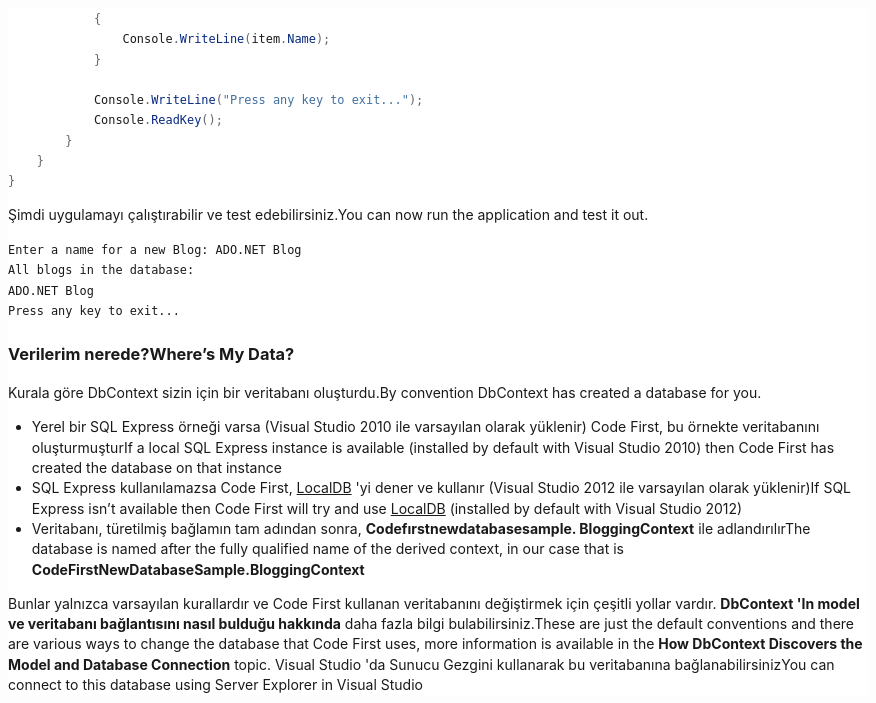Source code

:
 ``` csharp
            {
                Console.WriteLine(item.Name);
            }

            Console.WriteLine("Press any key to exit...");
            Console.ReadKey();
        }
    }
}
```

<span data-ttu-id="79b3e-150">Şimdi uygulamayı çalıştırabilir ve test edebilirsiniz.</span><span class="sxs-lookup"><span data-stu-id="79b3e-150">You can now run the application and test it out.</span></span>

```console
Enter a name for a new Blog: ADO.NET Blog
All blogs in the database:
ADO.NET Blog
Press any key to exit...
```
### <a name="wheres-my-data"></a><span data-ttu-id="79b3e-151">Verilerim nerede?</span><span class="sxs-lookup"><span data-stu-id="79b3e-151">Where’s My Data?</span></span>

<span data-ttu-id="79b3e-152">Kurala göre DbContext sizin için bir veritabanı oluşturdu.</span><span class="sxs-lookup"><span data-stu-id="79b3e-152">By convention DbContext has created a database for you.</span></span>

-   <span data-ttu-id="79b3e-153">Yerel bir SQL Express örneği varsa (Visual Studio 2010 ile varsayılan olarak yüklenir) Code First, bu örnekte veritabanını oluşturmuştur</span><span class="sxs-lookup"><span data-stu-id="79b3e-153">If a local SQL Express instance is available (installed by default with Visual Studio 2010) then Code First has created the database on that instance</span></span>
-   <span data-ttu-id="79b3e-154">SQL Express kullanılamazsa Code First, [LocalDB](https://msdn.microsoft.com/library/hh510202(v=sql.110).aspx) 'yi dener ve kullanır (Visual Studio 2012 ile varsayılan olarak yüklenir)</span><span class="sxs-lookup"><span data-stu-id="79b3e-154">If SQL Express isn’t available then Code First will try and use [LocalDB](https://msdn.microsoft.com/library/hh510202(v=sql.110).aspx) (installed by default with Visual Studio 2012)</span></span>
-   <span data-ttu-id="79b3e-155">Veritabanı, türetilmiş bağlamın tam adından sonra, **Codefırstnewdatabasesample. BloggingContext** ile adlandırılır</span><span class="sxs-lookup"><span data-stu-id="79b3e-155">The database is named after the fully qualified name of the derived context, in our case that is **CodeFirstNewDatabaseSample.BloggingContext**</span></span>

<span data-ttu-id="79b3e-156">Bunlar yalnızca varsayılan kurallardır ve Code First kullanan veritabanını değiştirmek için çeşitli yollar vardır. **DbContext 'In model ve veritabanı bağlantısını nasıl bulduğu hakkında** daha fazla bilgi bulabilirsiniz.</span><span class="sxs-lookup"><span data-stu-id="79b3e-156">These are just the default conventions and there are various ways to change the database that Code First uses, more information is available in the **How DbContext Discovers the Model and Database Connection** topic.</span></span>
<span data-ttu-id="79b3e-157">Visual Studio 'da Sunucu Gezgini kullanarak bu veritabanına bağlanabilirsiniz</span><span class="sxs-lookup"><span data-stu-id="79b3e-157">You can connect to this database using Server Explorer in Visual Studio</span></span>
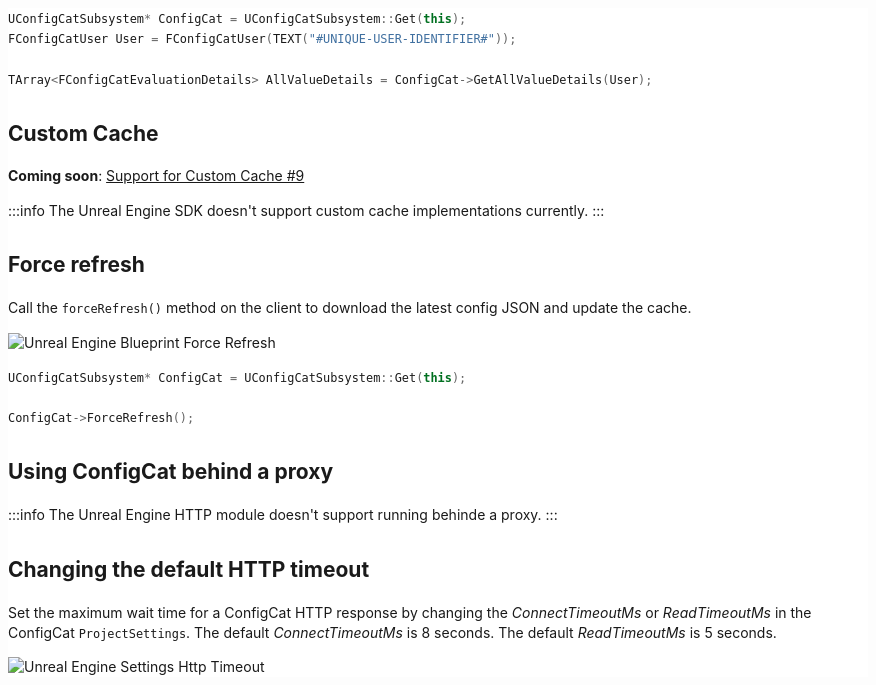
 ```cpp
UConfigCatSubsystem* ConfigCat = UConfigCatSubsystem::Get(this);
FConfigCatUser User = FConfigCatUser(TEXT("#UNIQUE-USER-IDENTIFIER#"));

TArray<FConfigCatEvaluationDetails> AllValueDetails = ConfigCat->GetAllValueDetails(User);
```

</TabItem>
</Tabs>

## Custom Cache

**Coming soon**: [Support for Custom Cache #9](https://github.com/configcat/unreal-engine-sdk/issues/9)

:::info
The Unreal Engine SDK doesn't support custom cache implementations currently.
:::

## Force refresh

Call the `forceRefresh()` method on the client to download the latest config JSON and update the cache.

<Tabs groupId="unreal-languages">
<TabItem value="blueprints" label="Blueprints">

<img className="unreal-blueprints-force-refresh zoomable" src="/docs/assets/unreal/blueprints-force-refresh.png" alt="Unreal Engine Blueprint Force Refresh" />

</TabItem>
<TabItem value="cpp" label="C++">

```cpp
UConfigCatSubsystem* ConfigCat = UConfigCatSubsystem::Get(this);

ConfigCat->ForceRefresh();
```

</TabItem>
</Tabs>

## Using ConfigCat behind a proxy

:::info
The Unreal Engine HTTP module doesn't support running behinde a proxy.
:::

## Changing the default HTTP timeout

Set the maximum wait time for a ConfigCat HTTP response by changing the _ConnectTimeoutMs_ or _ReadTimeoutMs_ in the ConfigCat `ProjectSettings`.
The default _ConnectTimeoutMs_ is 8 seconds. The default _ReadTimeoutMs_ is 5 seconds.

<img className="unreal-settings-http-timeout zoomable" src="/docs/assets/unreal/settings-http-timeout.png" alt="Unreal Engine Settings Http Timeout" />
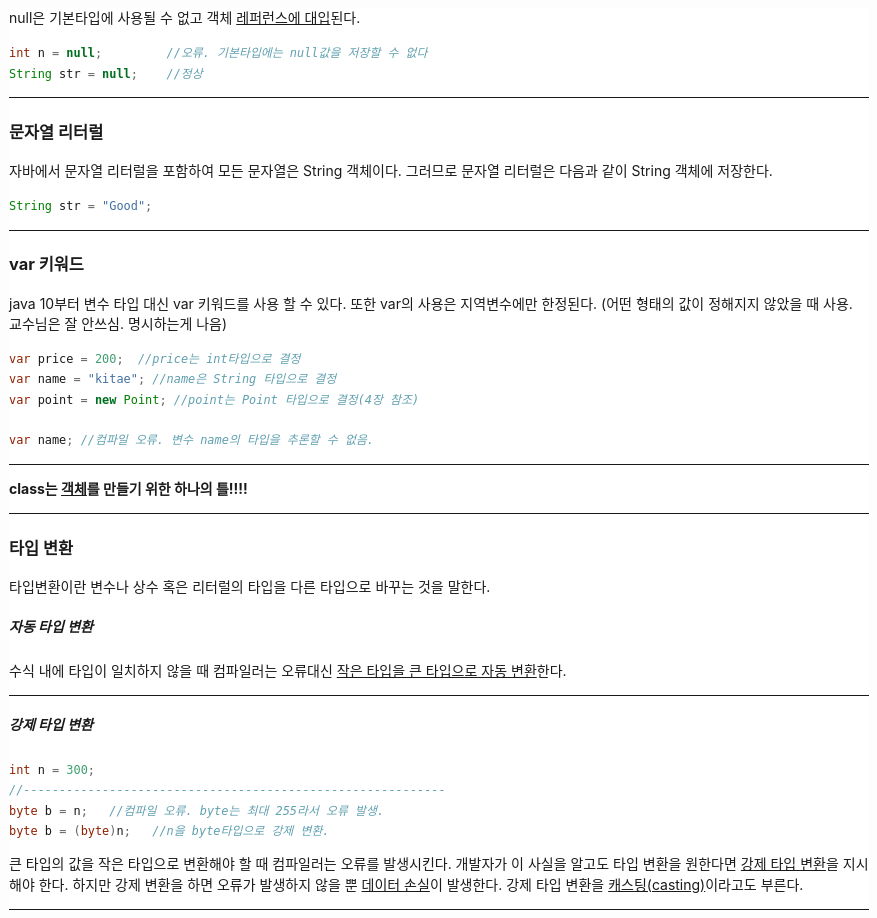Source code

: null은 기본타입에 사용될 수 없고 객체 <u>레퍼런스에 대입</u>된다.

```java
int n = null;         //오류. 기본타입에는 null값을 저장할 수 없다
String str = null;    //정상
```

---

### 문자열 리터럴

자바에서 문자열 리터럴을 포함하여 모든 문자열은 String 객체이다. 그러므로 문자열 리터럴은 다음과 같이 String 객체에 저장한다.

```java
String str = "Good";
```

---

### var 키워드

java 10부터 변수 타입 대신 var 키워드를 사용 할 수 있다. 또한 var의 사용은 지역변수에만 한정된다. (어떤 형태의 값이 정해지지 않았을 때 사용. 교수님은 잘 안쓰심. 명시하는게 나음)

```java
var price = 200;  //price는 int타입으로 결정
var name = "kitae"; //name은 String 타입으로 결정
var point = new Point; //point는 Point 타입으로 결정(4장 참조)

var name; //컴파일 오류. 변수 name의 타입을 추론할 수 없음.
```

---

**class는 <u>객체</u>를 만들기 위한 하나의 틀!!!!**

---

### 타입 변환

타입변환이란 변수나 상수 혹은 리터럴의 타입을 다른 타입으로 바꾸는 것을 말한다.

##### 자동 타입 변환

수식 내에 타입이 일치하지 않을 때 컴파일러는 오류대신 <u>작은 타입을 큰 타입으로 자동 변환</u>한다.

---

##### 강제 타입 변환

```java
int n = 300;
//-----------------------------------------------------------
byte b = n;   //컴파일 오류. byte는 최대 255라서 오류 발생.
byte b = (byte)n;   //n을 byte타입으로 강제 변환.
```

큰 타입의 값을 작은 타입으로 변환해야 할 때 컴파일러는 오류를 발생시킨다. 개발자가 이 사실을 알고도 타입 변환을 원한다면 <u>강제 타입 변환</u>을 지시해야 한다. 하지만 강제 변환을 하면 오류가 발생하지 않을 뿐 <u>데이터 손실</u>이 발생한다.
강제 타입 변환을 <u>캐스팅(casting)</u>이라고도 부른다.

---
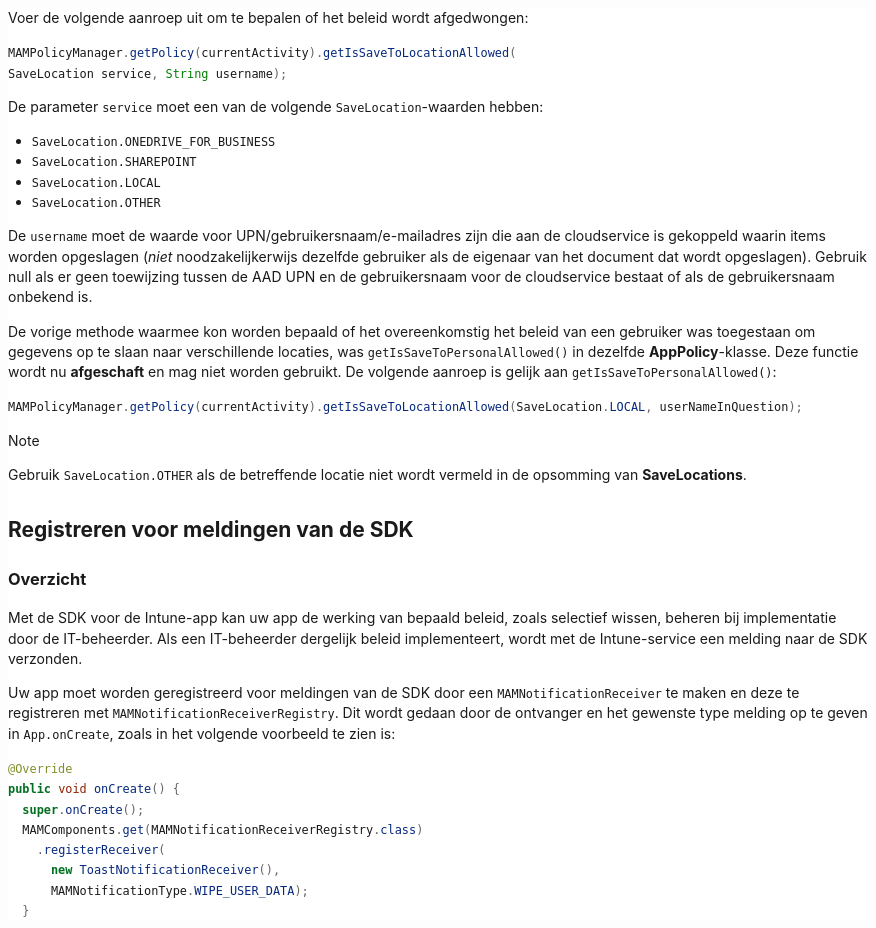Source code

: Voer de volgende aanroep uit om te bepalen of het beleid wordt afgedwongen:

```java
MAMPolicyManager.getPolicy(currentActivity).getIsSaveToLocationAllowed(
SaveLocation service, String username);
```

De parameter `service` moet een van de volgende `SaveLocation`-waarden hebben:


- `SaveLocation.ONEDRIVE_FOR_BUSINESS`
- `SaveLocation.SHAREPOINT`
- `SaveLocation.LOCAL`
- `SaveLocation.OTHER`

De `username` moet de waarde voor UPN/gebruikersnaam/e-mailadres zijn die aan de cloudservice is gekoppeld waarin items worden opgeslagen (*niet* noodzakelijkerwijs dezelfde gebruiker als de eigenaar van het document dat wordt opgeslagen). Gebruik null als er geen toewijzing tussen de AAD UPN en de gebruikersnaam voor de cloudservice bestaat of als de gebruikersnaam onbekend is.

De vorige methode waarmee kon worden bepaald of het overeenkomstig het beleid van een gebruiker was toegestaan om gegevens op te slaan naar verschillende locaties, was `getIsSaveToPersonalAllowed()` in dezelfde **AppPolicy**-klasse. Deze functie wordt nu **afgeschaft** en mag niet worden gebruikt. De volgende aanroep is gelijk aan `getIsSaveToPersonalAllowed()`:

```java
MAMPolicyManager.getPolicy(currentActivity).getIsSaveToLocationAllowed(SaveLocation.LOCAL, userNameInQuestion);
```

>[!NOTE]
> Gebruik `SaveLocation.OTHER` als de betreffende locatie niet wordt vermeld in de opsomming van **SaveLocations**.


## <a name="register-for-notifications-from-the-sdk"></a>Registreren voor meldingen van de SDK

### <a name="overview"></a>Overzicht
Met de SDK voor de Intune-app kan uw app de werking van bepaald beleid, zoals selectief wissen, beheren bij implementatie door de IT-beheerder. Als een IT-beheerder dergelijk beleid implementeert, wordt met de Intune-service een melding naar de SDK verzonden.

Uw app moet worden geregistreerd voor meldingen van de SDK door een `MAMNotificationReceiver` te maken en deze te registreren met `MAMNotificationReceiverRegistry`. Dit wordt gedaan door de ontvanger en het gewenste type melding op te geven in `App.onCreate`, zoals in het volgende voorbeeld te zien is:

```java
@Override
public void onCreate() {
  super.onCreate();
  MAMComponents.get(MAMNotificationReceiverRegistry.class)
    .registerReceiver(
      new ToastNotificationReceiver(),
      MAMNotificationType.WIPE_USER_DATA);
  }
```
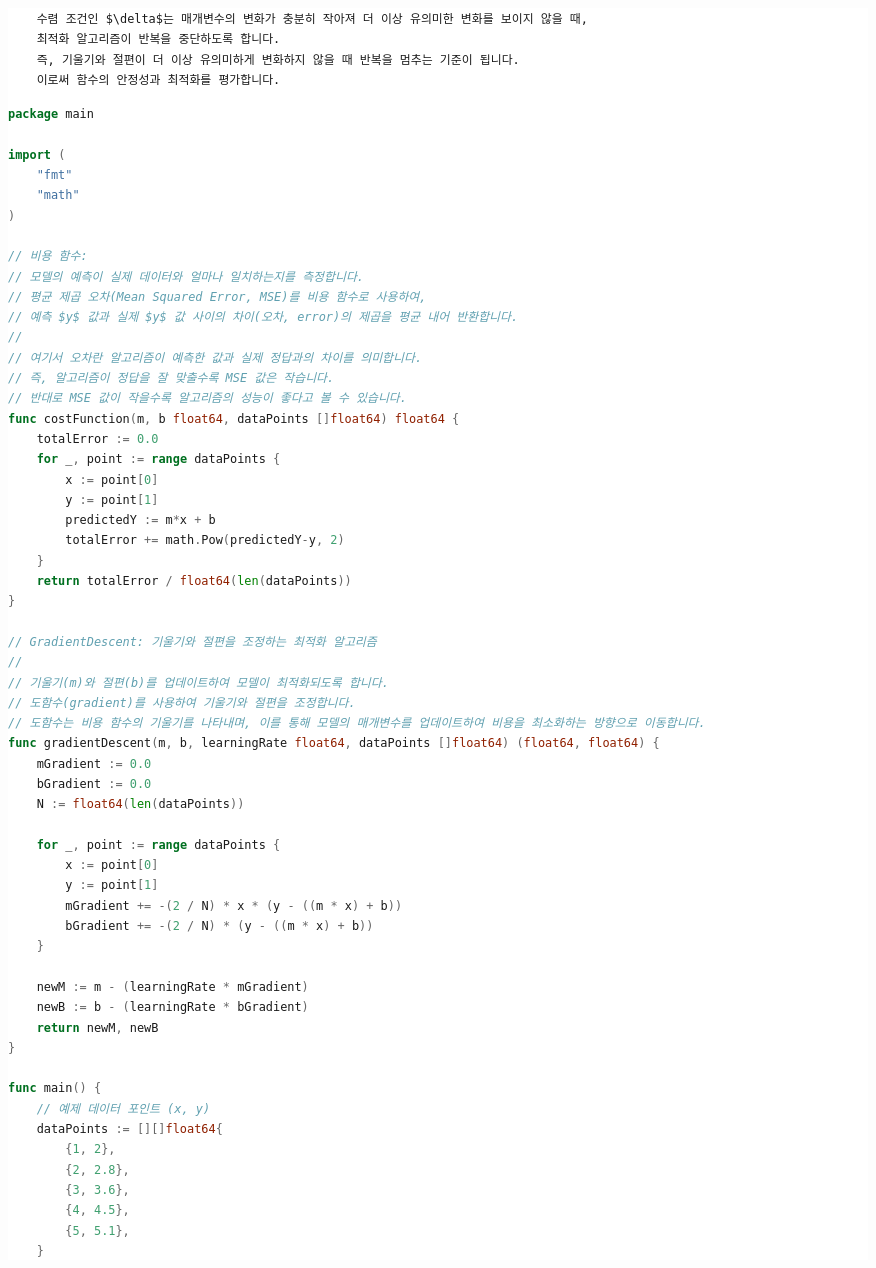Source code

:         수렴 조건인 $\delta$는 매개변수의 변화가 충분히 작아져 더 이상 유의미한 변화를 보이지 않을 때,
        최적화 알고리즘이 반복을 중단하도록 합니다.
        즉, 기울기와 절편이 더 이상 유의미하게 변화하지 않을 때 반복을 멈추는 기준이 됩니다.
        이로써 함수의 안정성과 최적화를 평가합니다.

```go
package main

import (
    "fmt"
    "math"
)

// 비용 함수:
// 모델의 예측이 실제 데이터와 얼마나 일치하는지를 측정합니다.
// 평균 제곱 오차(Mean Squared Error, MSE)를 비용 함수로 사용하여,
// 예측 $y$ 값과 실제 $y$ 값 사이의 차이(오차, error)의 제곱을 평균 내어 반환합니다.
//
// 여기서 오차란 알고리즘이 예측한 값과 실제 정답과의 차이를 의미합니다.
// 즉, 알고리즘이 정답을 잘 맞출수록 MSE 값은 작습니다.
// 반대로 MSE 값이 작을수록 알고리즘의 성능이 좋다고 볼 수 있습니다.
func costFunction(m, b float64, dataPoints []float64) float64 {
    totalError := 0.0
    for _, point := range dataPoints {
        x := point[0]
        y := point[1]
        predictedY := m*x + b
        totalError += math.Pow(predictedY-y, 2)
    }
    return totalError / float64(len(dataPoints))
}

// GradientDescent: 기울기와 절편을 조정하는 최적화 알고리즘
//
// 기울기(m)와 절편(b)를 업데이트하여 모델이 최적화되도록 합니다.
// 도함수(gradient)를 사용하여 기울기와 절편을 조정합니다.
// 도함수는 비용 함수의 기울기를 나타내며, 이를 통해 모델의 매개변수를 업데이트하여 비용을 최소화하는 방향으로 이동합니다.
func gradientDescent(m, b, learningRate float64, dataPoints []float64) (float64, float64) {
    mGradient := 0.0
    bGradient := 0.0
    N := float64(len(dataPoints))

    for _, point := range dataPoints {
        x := point[0]
        y := point[1]
        mGradient += -(2 / N) * x * (y - ((m * x) + b))
        bGradient += -(2 / N) * (y - ((m * x) + b))
    }

    newM := m - (learningRate * mGradient)
    newB := b - (learningRate * bGradient)
    return newM, newB
}

func main() {
    // 예제 데이터 포인트 (x, y)
    dataPoints := [][]float64{
        {1, 2},
        {2, 2.8},
        {3, 3.6},
        {4, 4.5},
        {5, 5.1},
    }

```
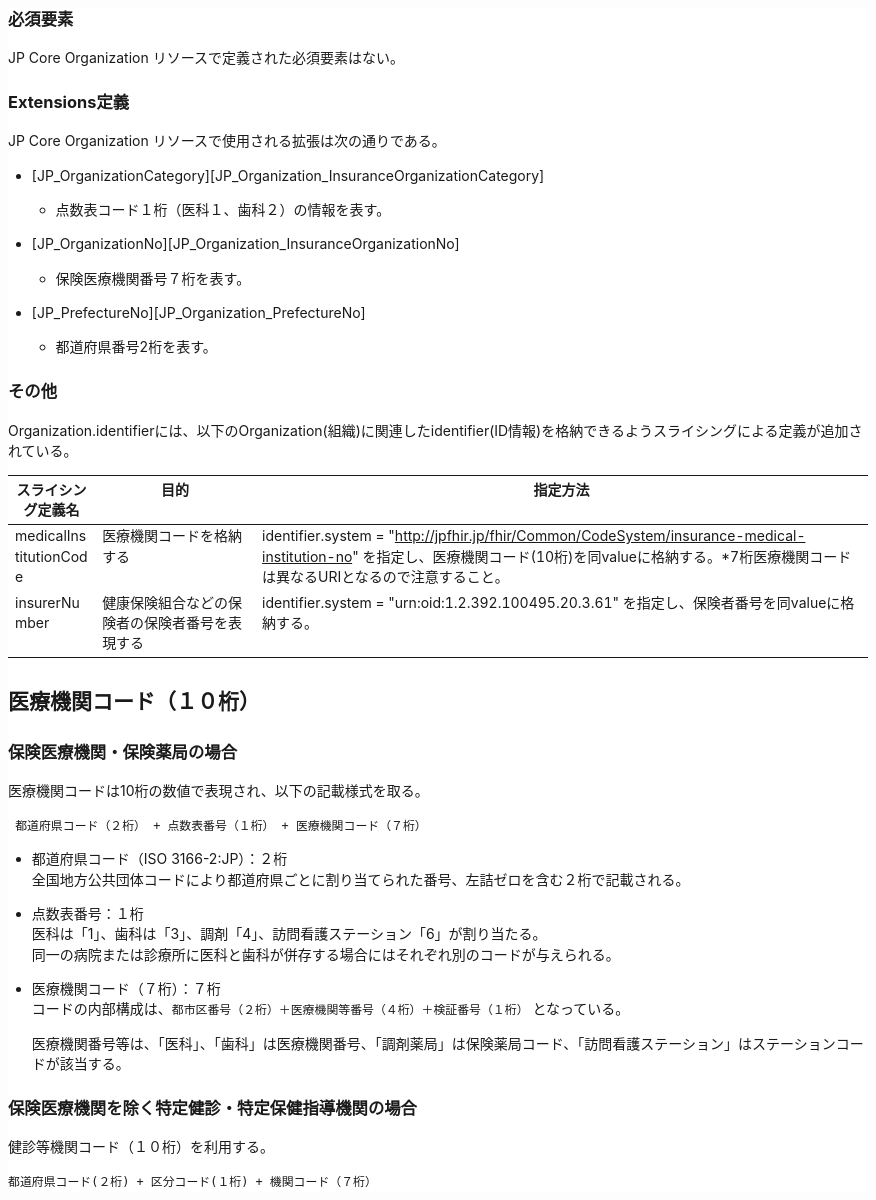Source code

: 
### 必須要素

JP Core Organization リソースで定義された必須要素はない。

### Extensions定義

JP Core Organization リソースで使用される拡張は次の通りである。

- [JP_OrganizationCategory][JP_Organization_InsuranceOrganizationCategory]

  - 点数表コード１桁（医科１、歯科２）の情報を表す。

- [JP_OrganizationNo][JP_Organization_InsuranceOrganizationNo]

  - 保険医療機関番号７桁を表す。

- [JP_PrefectureNo][JP_Organization_PrefectureNo]

  - 都道府県番号2桁を表す。

### その他

 Organization.identifierには、以下のOrganization(組織)に関連したidentifier(ID情報)を格納できるようスライシングによる定義が追加されている。

| スライシング定義名 | 目的 | 指定方法 |
| ---------------- | ---------------- | ---------------- |   
| medicalInstitutionCode | 医療機関コードを格納する | identifier.system = "http://jpfhir.jp/fhir/Common/CodeSystem/insurance-medical-institution-no" を指定し、医療機関コード(10桁)を同valueに格納する。*7桁医療機関コードは異なるURIとなるので注意すること。  |
| insurerNumber | 健康保険組合などの保険者の保険者番号を表現する | identifier.system = "urn:oid:1.2.392.100495.20.3.61" を指定し、保険者番号を同valueに格納する。 |


## 医療機関コード（１０桁）

### 保険医療機関・保険薬局の場合
医療機関コードは10桁の数値で表現され、以下の記載様式を取る。
```
 都道府県コード（２桁） + 点数表番号（１桁） + 医療機関コード（７桁）
```

- 都道府県コード（ISO 3166-2:JP）：２桁  
全国地方公共団体コードにより都道府県ごとに割り当てられた番号、左詰ゼロを含む２桁で記載される。

- 点数表番号：１桁  
  医科は「1」、歯科は「3」、調剤「4」、訪問看護ステーション「6」が割り当たる。  
  同一の病院または診療所に医科と歯科が併存する場合にはそれぞれ別のコードが与えられる。
- 医療機関コード（７桁）：７桁  
  コードの内部構成は、```都市区番号（２桁）＋医療機関等番号（４桁）＋検証番号（１桁）``` となっている。

  医療機関番号等は、「医科」、「歯科」は医療機関番号、「調剤薬局」は保険薬局コード、「訪問看護ステーション」はステーションコードが該当する。

### 保険医療機関を除く特定健診・特定保健指導機関の場合
健診等機関コード（１０桁）を利用する。
```
都道府県コード(２桁) + 区分コード(１桁) + 機関コード（７桁）
```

☆ ☆ ☆ ☆ ☆ ☆ ☆

All lines from the start of the entries above through the line containing "on that instance</span></span>" are to be given again exactly; the pictures are not.

Source code

:
 ``` csharp
            {
                Console.WriteLine(item.Name);
            }

            Console.WriteLine("Press any key to exit...");
            Console.ReadKey();
        }
    }
}
```

<span data-ttu-id="79b3e-150">Şimdi uygulamayı çalıştırabilir ve test edebilirsiniz.</span><span class="sxs-lookup"><span data-stu-id="79b3e-150">You can now run the application and test it out.</span></span>

```console
Enter a name for a new Blog: ADO.NET Blog
All blogs in the database:
ADO.NET Blog
Press any key to exit...
```
### <a name="wheres-my-data"></a><span data-ttu-id="79b3e-151">Verilerim nerede?</span><span class="sxs-lookup"><span data-stu-id="79b3e-151">Where’s My Data?</span></span>

<span data-ttu-id="79b3e-152">Kurala göre DbContext sizin için bir veritabanı oluşturdu.</span><span class="sxs-lookup"><span data-stu-id="79b3e-152">By convention DbContext has created a database for you.</span></span>

-   <span data-ttu-id="79b3e-153">Yerel bir SQL Express örneği varsa (Visual Studio 2010 ile varsayılan olarak yüklenir) Code First, bu örnekte veritabanını oluşturmuştur</span><span class="sxs-lookup"><span data-stu-id="79b3e-153">If a local SQL Express instance is available (installed by default with Visual Studio 2010) then Code First has created the database on that instance</span></span>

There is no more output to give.